Other welcome features include a 0–5 star rating system for route quality; the inclusion of top-rope routes, which are all too often ignored in less progressive guidebooks; an alphabetized checklist of the routes by grade (5.7 and up); a definitive international grading comparison chart; and, perhaps most unusual of all, a translation of the Summary into several languages (French, Japanese, and German) for visiting foreign climbers.

One of the strongest points of the book is the excellent section on ethics and local standards. For once, ethics and style have been clearly defined for all those climbers who loosely bandy about the terms without understanding their difference. Vogel then goes on to mount a powerful and eloquent defense of traditional climbing standards and rightfully condemns the destructive and degrading practices of chopping holds and placing bolts on rappel. It’s nice to see an area where the locals actively work to preserve the rock and the sport from the excesses of the less competent. Bravo!

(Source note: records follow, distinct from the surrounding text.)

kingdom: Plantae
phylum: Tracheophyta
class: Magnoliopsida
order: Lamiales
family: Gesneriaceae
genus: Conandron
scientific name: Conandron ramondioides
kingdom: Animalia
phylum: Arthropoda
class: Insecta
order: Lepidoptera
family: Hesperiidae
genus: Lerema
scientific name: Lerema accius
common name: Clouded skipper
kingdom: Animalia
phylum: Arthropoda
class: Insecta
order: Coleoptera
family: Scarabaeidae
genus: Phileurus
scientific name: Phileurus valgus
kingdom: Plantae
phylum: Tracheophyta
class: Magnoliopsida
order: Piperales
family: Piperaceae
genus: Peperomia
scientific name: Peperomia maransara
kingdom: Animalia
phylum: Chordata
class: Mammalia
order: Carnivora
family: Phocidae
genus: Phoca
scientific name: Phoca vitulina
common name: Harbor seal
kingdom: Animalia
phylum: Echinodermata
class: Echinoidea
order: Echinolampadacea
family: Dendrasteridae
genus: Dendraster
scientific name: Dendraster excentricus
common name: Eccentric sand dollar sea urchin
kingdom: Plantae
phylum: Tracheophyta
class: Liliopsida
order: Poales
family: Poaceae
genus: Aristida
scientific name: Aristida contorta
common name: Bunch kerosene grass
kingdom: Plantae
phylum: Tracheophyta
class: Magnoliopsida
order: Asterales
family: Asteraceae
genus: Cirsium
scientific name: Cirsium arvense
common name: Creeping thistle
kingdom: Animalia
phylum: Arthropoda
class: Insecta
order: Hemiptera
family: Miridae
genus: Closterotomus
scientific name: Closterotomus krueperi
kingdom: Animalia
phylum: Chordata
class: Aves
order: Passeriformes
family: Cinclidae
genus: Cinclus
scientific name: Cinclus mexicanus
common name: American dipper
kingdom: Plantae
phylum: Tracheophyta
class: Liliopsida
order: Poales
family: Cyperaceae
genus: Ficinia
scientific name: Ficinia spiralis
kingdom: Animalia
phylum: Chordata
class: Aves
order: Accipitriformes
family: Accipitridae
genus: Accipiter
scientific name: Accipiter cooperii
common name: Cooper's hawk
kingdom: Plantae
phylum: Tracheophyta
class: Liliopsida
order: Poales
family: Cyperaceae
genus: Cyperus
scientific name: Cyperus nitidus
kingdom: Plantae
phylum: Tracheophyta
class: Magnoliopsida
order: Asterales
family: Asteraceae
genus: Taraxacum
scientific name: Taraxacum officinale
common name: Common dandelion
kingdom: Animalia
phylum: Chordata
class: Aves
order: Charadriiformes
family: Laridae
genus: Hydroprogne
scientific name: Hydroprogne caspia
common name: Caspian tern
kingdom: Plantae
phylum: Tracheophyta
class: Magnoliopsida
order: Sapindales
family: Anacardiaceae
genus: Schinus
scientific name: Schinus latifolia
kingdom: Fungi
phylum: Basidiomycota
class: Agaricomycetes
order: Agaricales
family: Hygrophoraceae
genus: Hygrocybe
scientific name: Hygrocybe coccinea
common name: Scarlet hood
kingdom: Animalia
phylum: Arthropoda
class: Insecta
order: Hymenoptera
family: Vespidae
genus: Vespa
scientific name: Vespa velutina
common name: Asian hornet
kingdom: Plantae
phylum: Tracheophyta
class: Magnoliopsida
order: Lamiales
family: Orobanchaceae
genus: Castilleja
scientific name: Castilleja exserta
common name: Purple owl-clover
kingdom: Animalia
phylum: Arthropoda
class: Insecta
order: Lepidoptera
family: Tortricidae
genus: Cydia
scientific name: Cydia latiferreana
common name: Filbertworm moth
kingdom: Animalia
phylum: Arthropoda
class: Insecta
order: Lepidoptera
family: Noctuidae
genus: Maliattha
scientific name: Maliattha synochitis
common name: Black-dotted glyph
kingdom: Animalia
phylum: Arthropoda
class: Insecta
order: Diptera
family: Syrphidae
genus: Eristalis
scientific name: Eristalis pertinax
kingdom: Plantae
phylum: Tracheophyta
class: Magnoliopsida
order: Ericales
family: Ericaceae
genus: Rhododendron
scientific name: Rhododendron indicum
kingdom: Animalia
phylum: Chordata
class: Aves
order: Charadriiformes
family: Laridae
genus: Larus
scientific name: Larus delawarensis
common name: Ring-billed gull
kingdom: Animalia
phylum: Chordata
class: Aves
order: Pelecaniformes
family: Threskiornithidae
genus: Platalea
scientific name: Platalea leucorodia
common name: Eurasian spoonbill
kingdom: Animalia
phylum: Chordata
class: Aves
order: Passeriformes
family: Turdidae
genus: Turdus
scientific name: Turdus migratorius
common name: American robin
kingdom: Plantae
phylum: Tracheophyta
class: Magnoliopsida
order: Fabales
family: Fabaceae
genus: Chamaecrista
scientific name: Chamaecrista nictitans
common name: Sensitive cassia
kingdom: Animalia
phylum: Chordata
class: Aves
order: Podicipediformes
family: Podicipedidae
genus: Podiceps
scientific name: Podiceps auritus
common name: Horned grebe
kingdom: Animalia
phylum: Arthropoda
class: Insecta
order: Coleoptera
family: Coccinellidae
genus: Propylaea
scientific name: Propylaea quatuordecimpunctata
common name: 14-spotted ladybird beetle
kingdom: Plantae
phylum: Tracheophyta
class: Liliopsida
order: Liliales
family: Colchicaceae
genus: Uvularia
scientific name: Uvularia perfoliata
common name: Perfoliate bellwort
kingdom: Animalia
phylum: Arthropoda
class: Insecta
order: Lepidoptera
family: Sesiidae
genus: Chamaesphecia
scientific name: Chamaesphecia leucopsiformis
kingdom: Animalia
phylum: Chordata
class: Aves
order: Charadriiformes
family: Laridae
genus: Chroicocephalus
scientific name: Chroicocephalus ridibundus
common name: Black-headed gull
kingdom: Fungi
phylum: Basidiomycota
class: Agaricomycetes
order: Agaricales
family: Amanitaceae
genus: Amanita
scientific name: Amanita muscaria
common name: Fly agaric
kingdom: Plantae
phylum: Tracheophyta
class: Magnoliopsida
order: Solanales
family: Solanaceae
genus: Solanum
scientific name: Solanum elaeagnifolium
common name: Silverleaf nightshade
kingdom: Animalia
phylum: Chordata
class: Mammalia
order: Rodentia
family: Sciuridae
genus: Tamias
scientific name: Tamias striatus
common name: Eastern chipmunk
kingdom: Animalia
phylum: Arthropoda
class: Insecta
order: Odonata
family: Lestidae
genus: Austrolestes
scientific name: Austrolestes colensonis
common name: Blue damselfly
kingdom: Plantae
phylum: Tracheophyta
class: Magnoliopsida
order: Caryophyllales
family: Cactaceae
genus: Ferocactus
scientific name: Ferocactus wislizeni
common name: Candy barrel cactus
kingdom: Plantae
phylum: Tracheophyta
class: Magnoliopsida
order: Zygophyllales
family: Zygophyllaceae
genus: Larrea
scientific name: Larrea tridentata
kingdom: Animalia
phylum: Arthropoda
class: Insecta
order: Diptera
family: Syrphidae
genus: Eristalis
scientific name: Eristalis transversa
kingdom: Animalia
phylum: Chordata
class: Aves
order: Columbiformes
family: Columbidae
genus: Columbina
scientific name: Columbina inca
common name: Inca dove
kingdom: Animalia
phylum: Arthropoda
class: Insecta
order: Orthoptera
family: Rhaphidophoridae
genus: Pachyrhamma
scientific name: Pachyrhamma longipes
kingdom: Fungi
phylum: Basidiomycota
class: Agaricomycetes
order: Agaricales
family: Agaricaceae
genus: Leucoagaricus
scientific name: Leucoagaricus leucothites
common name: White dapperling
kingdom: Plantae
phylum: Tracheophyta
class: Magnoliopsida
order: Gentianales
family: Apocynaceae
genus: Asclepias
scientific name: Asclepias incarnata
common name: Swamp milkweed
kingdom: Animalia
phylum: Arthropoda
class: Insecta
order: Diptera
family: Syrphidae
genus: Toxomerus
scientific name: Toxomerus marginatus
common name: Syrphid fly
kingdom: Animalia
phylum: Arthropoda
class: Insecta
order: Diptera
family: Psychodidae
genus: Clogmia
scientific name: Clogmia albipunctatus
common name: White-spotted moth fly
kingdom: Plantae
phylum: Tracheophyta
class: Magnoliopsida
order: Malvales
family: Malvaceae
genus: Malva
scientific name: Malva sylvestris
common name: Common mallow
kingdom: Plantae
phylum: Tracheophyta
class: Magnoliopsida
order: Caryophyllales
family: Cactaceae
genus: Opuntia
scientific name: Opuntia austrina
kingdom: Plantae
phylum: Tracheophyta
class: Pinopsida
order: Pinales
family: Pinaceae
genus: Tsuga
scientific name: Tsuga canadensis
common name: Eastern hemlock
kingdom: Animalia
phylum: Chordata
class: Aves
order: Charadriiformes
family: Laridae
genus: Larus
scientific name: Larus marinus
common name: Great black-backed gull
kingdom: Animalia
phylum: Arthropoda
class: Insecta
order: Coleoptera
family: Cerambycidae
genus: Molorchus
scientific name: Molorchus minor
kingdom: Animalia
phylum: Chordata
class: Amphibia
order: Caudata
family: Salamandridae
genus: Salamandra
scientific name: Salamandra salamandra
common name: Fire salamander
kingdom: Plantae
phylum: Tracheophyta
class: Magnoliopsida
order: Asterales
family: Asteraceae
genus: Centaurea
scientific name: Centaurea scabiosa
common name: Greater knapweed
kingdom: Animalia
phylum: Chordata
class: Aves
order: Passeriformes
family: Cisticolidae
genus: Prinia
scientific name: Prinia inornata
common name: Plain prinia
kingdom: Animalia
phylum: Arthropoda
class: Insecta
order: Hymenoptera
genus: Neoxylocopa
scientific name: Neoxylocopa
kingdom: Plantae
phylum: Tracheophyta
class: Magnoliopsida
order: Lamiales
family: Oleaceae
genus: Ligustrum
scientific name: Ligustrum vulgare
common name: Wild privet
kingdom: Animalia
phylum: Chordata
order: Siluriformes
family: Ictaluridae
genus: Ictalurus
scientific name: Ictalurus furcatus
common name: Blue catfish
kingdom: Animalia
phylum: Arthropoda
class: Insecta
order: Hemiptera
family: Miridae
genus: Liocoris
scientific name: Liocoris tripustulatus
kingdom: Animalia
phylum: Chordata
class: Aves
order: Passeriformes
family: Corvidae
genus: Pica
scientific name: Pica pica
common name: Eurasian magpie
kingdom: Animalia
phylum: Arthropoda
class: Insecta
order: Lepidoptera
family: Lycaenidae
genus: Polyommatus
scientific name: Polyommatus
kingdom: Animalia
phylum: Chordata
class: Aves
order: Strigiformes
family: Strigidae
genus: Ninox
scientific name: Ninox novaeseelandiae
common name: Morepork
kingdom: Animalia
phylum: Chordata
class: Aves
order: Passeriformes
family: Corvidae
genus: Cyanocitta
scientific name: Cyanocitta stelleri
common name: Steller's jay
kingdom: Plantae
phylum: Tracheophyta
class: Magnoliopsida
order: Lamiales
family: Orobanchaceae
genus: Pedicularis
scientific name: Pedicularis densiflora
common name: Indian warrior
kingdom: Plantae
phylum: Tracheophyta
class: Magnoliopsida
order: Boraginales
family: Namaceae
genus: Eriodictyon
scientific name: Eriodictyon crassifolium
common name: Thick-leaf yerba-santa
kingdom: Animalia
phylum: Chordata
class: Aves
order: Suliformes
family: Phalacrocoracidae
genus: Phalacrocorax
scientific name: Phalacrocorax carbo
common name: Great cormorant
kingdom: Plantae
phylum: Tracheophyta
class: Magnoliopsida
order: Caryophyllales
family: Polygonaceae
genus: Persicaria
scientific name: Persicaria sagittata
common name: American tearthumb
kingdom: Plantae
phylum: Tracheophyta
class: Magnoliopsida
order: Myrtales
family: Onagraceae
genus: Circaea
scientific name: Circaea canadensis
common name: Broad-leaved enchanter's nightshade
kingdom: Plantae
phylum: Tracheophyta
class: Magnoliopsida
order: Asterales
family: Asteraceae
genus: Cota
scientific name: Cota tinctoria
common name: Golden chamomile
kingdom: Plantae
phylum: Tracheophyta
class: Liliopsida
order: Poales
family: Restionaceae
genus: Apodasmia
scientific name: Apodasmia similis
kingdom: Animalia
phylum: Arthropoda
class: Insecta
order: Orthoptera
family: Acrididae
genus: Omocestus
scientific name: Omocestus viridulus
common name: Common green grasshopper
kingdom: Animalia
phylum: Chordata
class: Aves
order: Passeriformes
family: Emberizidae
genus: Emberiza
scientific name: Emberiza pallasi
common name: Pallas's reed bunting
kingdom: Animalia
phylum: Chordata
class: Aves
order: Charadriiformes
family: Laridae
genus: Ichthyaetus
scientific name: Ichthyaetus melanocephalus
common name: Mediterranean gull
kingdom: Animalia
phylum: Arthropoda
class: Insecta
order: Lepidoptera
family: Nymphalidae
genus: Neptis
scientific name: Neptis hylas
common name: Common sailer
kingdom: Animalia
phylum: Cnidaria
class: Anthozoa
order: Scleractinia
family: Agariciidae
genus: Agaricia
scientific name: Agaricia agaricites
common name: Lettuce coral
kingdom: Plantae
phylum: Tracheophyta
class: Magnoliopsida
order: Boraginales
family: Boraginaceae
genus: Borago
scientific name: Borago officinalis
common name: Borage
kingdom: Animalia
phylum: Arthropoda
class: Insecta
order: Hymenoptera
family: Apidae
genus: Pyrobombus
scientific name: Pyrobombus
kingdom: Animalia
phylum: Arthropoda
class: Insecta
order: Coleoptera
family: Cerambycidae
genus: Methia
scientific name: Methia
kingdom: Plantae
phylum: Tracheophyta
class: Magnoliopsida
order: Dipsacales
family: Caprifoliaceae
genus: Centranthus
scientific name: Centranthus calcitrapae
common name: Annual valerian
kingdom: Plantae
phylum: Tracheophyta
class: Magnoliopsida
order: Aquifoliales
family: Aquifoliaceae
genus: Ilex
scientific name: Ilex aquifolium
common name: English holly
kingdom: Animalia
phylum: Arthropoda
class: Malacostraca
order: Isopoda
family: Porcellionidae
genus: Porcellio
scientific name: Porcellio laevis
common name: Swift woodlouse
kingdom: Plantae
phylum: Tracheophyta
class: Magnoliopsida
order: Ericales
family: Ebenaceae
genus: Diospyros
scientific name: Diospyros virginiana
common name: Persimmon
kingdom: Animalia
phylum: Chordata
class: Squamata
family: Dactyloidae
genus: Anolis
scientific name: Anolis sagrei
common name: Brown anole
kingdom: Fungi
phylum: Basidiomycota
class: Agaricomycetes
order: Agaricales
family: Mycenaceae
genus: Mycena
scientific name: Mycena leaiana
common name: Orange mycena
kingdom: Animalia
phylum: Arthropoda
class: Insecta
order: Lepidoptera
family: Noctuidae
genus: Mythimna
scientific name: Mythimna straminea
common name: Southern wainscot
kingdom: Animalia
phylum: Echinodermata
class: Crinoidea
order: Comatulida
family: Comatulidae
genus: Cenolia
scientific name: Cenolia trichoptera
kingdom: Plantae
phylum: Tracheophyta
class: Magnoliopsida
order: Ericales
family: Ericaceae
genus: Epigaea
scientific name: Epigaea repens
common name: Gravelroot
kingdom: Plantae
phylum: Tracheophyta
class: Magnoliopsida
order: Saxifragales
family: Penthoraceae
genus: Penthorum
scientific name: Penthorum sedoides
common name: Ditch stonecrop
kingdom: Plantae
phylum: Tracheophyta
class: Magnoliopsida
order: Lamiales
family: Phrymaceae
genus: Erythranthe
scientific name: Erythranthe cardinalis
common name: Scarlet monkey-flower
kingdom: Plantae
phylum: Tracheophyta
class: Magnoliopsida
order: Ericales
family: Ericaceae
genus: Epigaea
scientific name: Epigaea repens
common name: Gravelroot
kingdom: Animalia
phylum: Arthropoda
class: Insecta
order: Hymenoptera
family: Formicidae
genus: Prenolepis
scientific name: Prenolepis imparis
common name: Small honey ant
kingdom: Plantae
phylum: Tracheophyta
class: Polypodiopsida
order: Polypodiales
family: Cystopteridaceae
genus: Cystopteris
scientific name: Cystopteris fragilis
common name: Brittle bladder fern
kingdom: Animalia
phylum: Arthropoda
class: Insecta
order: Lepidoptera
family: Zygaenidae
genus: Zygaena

Only a few minor difficulties crept into the book, none of which detracts from its overall excellence. On page nine, “prospective” and “uncomparable” should probably have been “perspective” and “incomparable” instead. The use of and and a-b-c-d subdivisions in the difficulty ratings seems oddly inconsistent. Why not one or the other? Also, the use of 0–5 stars to indicate quality seems a bit too excessive; perhaps the more commonly used 0–3 star system would have been better.

Even if one does not like the modernistic lavendar cover, this guidebook is certainly one of the two or three best ever published in the U.S. and is a great credit to the author, the publisher, and the area. It is well worth the $25 price.